Retterer, Appellant, v. Whirlpool Corporation et al., Appellees.
    [Cite as Retterer v. Whirlpool Corp. (2000), 89 Ohio St.3d 1215.]
    (No. 99-818
    Submitted February 23, 2000
    Decided June 21, 2000.)
    
      Elliot T. Fishman Co., L.P.A., Elliot T. Fishman and W. Bryon Speakman, for appellant.
    
      David J. Parsons and Shanthi V. Gaur, pro hac vice; Frericks & Howard and Thomas A Frericks, for appellees.
    
      Louis A. Jacobs; Spater, Gittes, Schulte & Kolman and Frederick M. Gittes, urging reversal for amici curiae, Ohio Employment Lawyers Association et al.
   The cause is dismissed, sua sponte, as having been improvidently allowed.
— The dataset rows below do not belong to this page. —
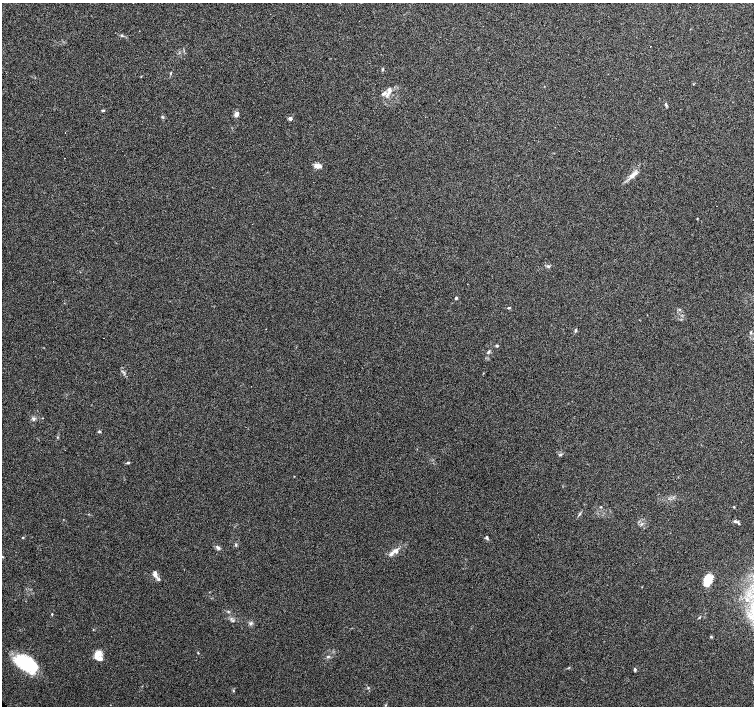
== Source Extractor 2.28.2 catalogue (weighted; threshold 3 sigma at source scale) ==
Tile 10 of 4 x 4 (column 2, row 3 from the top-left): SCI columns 1504-3006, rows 1552-2958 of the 6015 x 5983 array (HDU 1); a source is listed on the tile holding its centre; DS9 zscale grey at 2 x 2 block average (1 PNG px = mean of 2 x 2 image px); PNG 756 x 708 px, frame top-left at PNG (2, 3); no overlay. Shown black and unused: <1% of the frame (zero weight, under 4 of 7 exposures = <1% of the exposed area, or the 3 px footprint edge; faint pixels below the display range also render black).
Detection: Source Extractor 2.28.2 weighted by HDU 2 'WHT'; one run over the whole footprint, this tile lists its part. Background 0.0919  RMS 0.0039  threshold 0.0158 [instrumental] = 3 sigma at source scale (4.09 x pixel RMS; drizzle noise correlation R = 1.36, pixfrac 0.8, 0.0396/0.0396 arcsec/px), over >= 5 px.
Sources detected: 64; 2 inside a brighter object's white glare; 8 cosmic-ray / hot-pixel residue — not listed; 7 inside a brighter listed object's ellipse — not listed separately; the other 47 listed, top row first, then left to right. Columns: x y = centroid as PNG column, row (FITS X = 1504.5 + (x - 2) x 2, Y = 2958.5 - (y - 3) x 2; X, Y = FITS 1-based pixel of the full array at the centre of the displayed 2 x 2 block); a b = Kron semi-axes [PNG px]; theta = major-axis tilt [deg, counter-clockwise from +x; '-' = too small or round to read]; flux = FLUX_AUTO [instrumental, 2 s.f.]
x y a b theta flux
122 35 4 3 - 0.96
170 73 4 2 - 0.6
389 90 11 5 84 4.2
384 93 8 3 42 2.4
666 105 6 3 -64 1.2
103 110 5 3 - 0.94
236 114 5 4 - 4.1
162 117 4 3 - 1.1
290 118 2 2 - 5.7
317 166 9 5 -11 4.5
634 174 17 4 29 4.6
548 266 5 3 - 1.2
456 298 3 3 - 1.2
509 308 5 2 - 0.93
679 310 3 2 - 0.62
576 330 5 3 - 1.1
104 338 2 2 - 0.4
497 346 3 3 - 1.1
488 352 5 3 - 1.1
33 419 5 4 - 1.7
99 431 3 3 - 1.1
560 455 5 3 - 0.98
128 463 4 3 - 0.99
601 507 3 2 - 0.53
734 507 3 2 - 0.54
735 521 6 4 -13 1.5
641 524 3 3 - 0.87
487 537 5 3 - 1.4
23 538 3 2 - 0.53
236 544 3 3 - 0.85
218 548 7 4 -49 2.1
395 551 8 6 16 3.8
2 556 4 3 - 0.9
155 575 8 5 -60 3.3
708 579 10 7 67 16
228 611 3 2 - 0.62
52 614 3 2 - 0.52
699 618 4 2 - 0.68
233 621 3 3 - 0.81
251 623 5 3 - 1.5
711 637 4 3 - 0.76
198 653 3 2 - 0.47
96 655 7 5 72 5.6
21 660 34 12 -50 34
635 670 4 3 - 1.1
368 688 3 2 - 0.59
233 691 3 3 - 0.63
Isophote crosses this tile's border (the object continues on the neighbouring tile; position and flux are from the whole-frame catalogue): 2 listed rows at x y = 2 556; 21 660
Diffuse or blended objects may show on this block-average render without a row.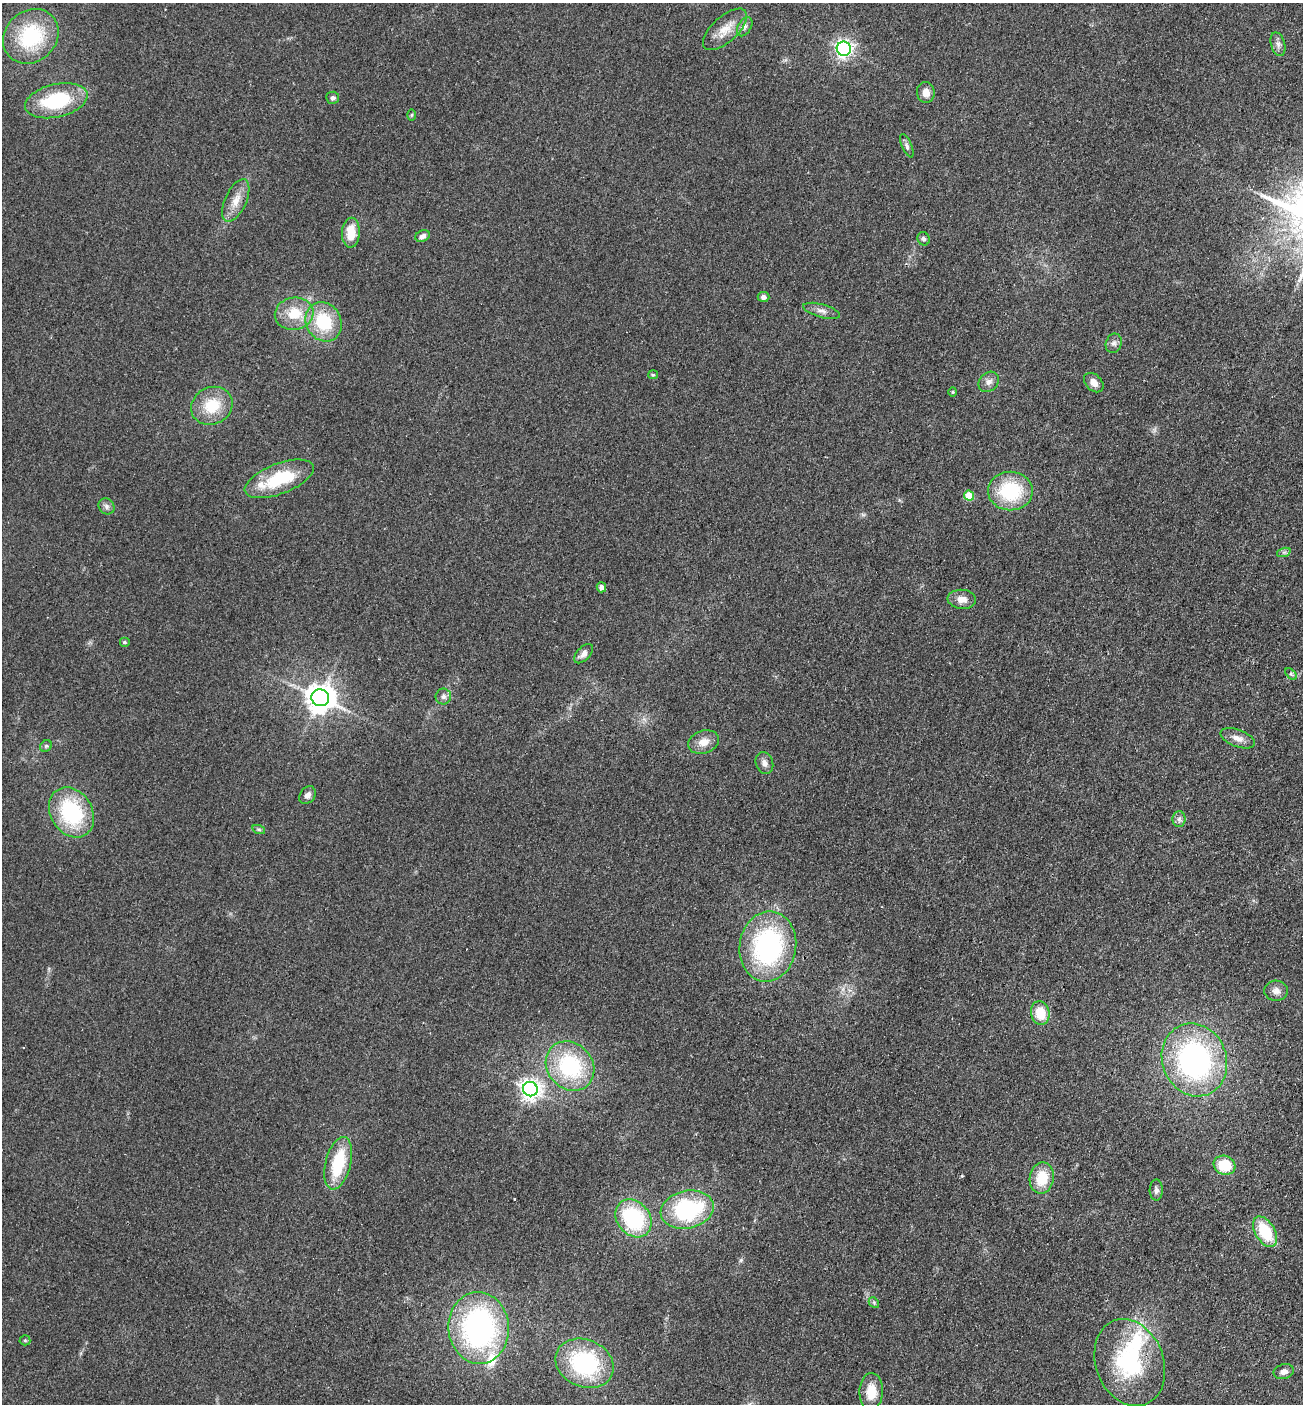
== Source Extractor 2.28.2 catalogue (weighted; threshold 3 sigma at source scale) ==
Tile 6 of 4 x 4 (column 2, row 2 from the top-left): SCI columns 1497-2797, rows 2832-4233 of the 5727 x 5663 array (HDU 1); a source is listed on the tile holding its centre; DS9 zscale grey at full resolution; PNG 1305 x 1406 px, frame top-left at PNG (2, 3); each listed source drawn as its Kron ellipse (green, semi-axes under 4 px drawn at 4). Shown black and unused: <1% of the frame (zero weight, under 2 of 3 exposures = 3% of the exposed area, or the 3 px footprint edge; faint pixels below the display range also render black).
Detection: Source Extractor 2.28.2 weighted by HDU 2 'WHT'; one run over the whole footprint, this tile lists its part. Background 0.111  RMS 0.0093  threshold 0.042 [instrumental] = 3 sigma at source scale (4.5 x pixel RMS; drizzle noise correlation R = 1.50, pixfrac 1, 0.05/0.05 arcsec/px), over >= 5 px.
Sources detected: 68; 1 inside a brighter object's white glare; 1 cosmic-ray / hot-pixel residue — neither listed nor drawn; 2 inside a brighter listed object's ellipse — not listed separately; the other 64 listed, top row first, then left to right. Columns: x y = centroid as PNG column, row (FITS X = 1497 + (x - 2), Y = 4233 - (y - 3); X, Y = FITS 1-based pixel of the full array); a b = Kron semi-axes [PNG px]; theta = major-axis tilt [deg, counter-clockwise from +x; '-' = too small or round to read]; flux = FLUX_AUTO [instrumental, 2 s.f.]
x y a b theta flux
745 27 10 6 59 3.3
725 29 27 13 42 16
31 36 30 25 42 69
1278 44 12 7 -74 4.2
844 49 7 7 - 340
926 93 10 9 - 7.3
333 98 6 6 - 2.9
56 101 32 16 13 63
411 115 6 4 89 1
907 146 12 5 -66 2.9
236 201 23 10 65 12
351 233 15 9 88 17
423 236 7 5 25 4.2
923 239 7 6 - 2.6
763 297 6 5 - 3.8
822 311 19 6 -15 5
294 314 19 16 9 24
324 322 20 17 -60 44
1114 343 10 8 70 3.4
653 375 5 4 - 1.1
989 382 11 9 44 4.8
1094 383 11 8 -44 6.5
953 392 4 4 - 0.98
212 406 21 18 27 30
279 479 36 15 21 48
1010 491 22 19 -1 58
969 496 5 5 - 22
106 506 8 7 - 3.3
1284 552 7 4 18 1.8
601 587 5 4 - 4.9
962 599 14 9 -6 7.9
124 642 5 5 - 1.1
584 654 12 6 47 5.3
1291 674 7 4 -45 1.5
443 696 8 8 - 3.6
320 698 9 8 - 1300
1237 738 18 8 -20 7.5
703 742 16 11 18 10
46 746 6 5 - 1.7
764 763 11 8 -69 4.7
308 795 10 7 54 4.2
71 812 26 20 -57 78
1179 819 8 6 88 3.2
259 830 6 4 -19 1.5
768 946 35 28 82 150
1276 991 12 10 -4 6
1040 1013 12 9 -77 20
1194 1060 37 32 -68 210
570 1066 26 22 -48 80
530 1089 7 7 - 550
338 1163 27 12 76 45
1224 1165 11 9 -20 28
1042 1178 16 12 80 25
1156 1190 10 6 90 3.3
687 1210 27 19 13 96
634 1218 20 16 -51 82
1265 1232 17 9 -58 40
874 1303 6 4 -47 1.4
479 1328 36 30 -86 210
25 1340 5 5 - 1.1
584 1363 30 23 -24 98
1130 1363 45 34 -69 99
1284 1372 10 7 15 4.4
871 1392 18 12 88 19
Overlapping masked pixels (flux is a lower limit): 1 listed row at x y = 1130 1363
Unlisted compact peaks at least as high as the median listed source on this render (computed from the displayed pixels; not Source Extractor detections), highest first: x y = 741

The court orders that the court of appeals’ opinion not be published in the Ohio Official Reports and that it may not be cited as authority except by the parties inter se.

Moyer, C.J., F.E. Sweeney, Cook and Lundberg Stratton, JJ., concur.

Resnick and Pfeifer, JJ., concur separately.

Douglas, J., dissents.

Pfeifer, J.,

concurring. Appellant, Douglas Retterer, allegedly encountered unwelcome sexual remarks and touching from supervisors and coworkers while he was an employee of Whirlpool Corporation at its Marion plant. Retterer also allegedly was the subject of continuous ridicule because of his sexual orientation. Retterer filed a complaint against Whirlpool and his coworkers on April 20, 1994, alleging, among other things, sexual harassment. The trial court granted a motion for summary judgment in favor of the defendants on November 7, 1995. On appeal, the Third District Court of Appeals reinstated most of Retterer’s causes of action but upheld the dismissal of the sexual-harassment claim. The court found that Retterer’s claims sounded in sexual-orientation discrimination, which was not actionable in Ohio. Retterer v. Whirlpool Corp. (1996), 111 Ohio App.3d 847, 860, 677 N.E.2d 417.

Importantly, Retterer failed to appeal that decision. The court of appeals’ judgment thus became the law of the case, foreclosing Retterer from reasserting his claim of sexual harassment. Upon remand of the case, Retterer attempted to reinstate his sexual-harassment claim based upon the United States Supreme Court’s ruling in Oncale v. Sundowner Offshore Services, Inc. (1998), 523 U.S. 75, 118 S.Ct. 998, 140 L.Ed.2d 201, in which the court held that same-sex sexual-harassment claims are actionable under Title VII. Retterer’s motion to amend his complaint was properly denied.

I write to make clear that this case was improvidently allowed based primarily on procedure. Retterer had an opportunity to appeal the decision of the appellate court, but did not. He is therefore forced to live with that decision.

Retterer’s sexual-harassment claim should have survived summary judgment. On this day, this court held that “R.C. 4112.02(A) protects men as well as women from all forms of sex discrimination in the workplace, including discrimination consisting of same-sex sexual harassment.” Hampel v. Food Ingredients Specialties, Inc. (2000), 89 Ohio St.3d 169, 729 N.E.2d 726, paragraph three of the syllabus. This case might have presented the opportunity for us to consider whether discrimination based upon sexual orientation is also actionable under R.C. 4112.02(A). The abusive behavior that might give rise to such a cause of action continues to exist even in this supposedly enlightened day, and certainly it is only a matter of time before the question of sexual-orientation discrimination (and whether it is merely the opposite side of the same sexual-harassment coin) is properly before this court.

Resnick, J., concurs in the foregoing concurring opinion.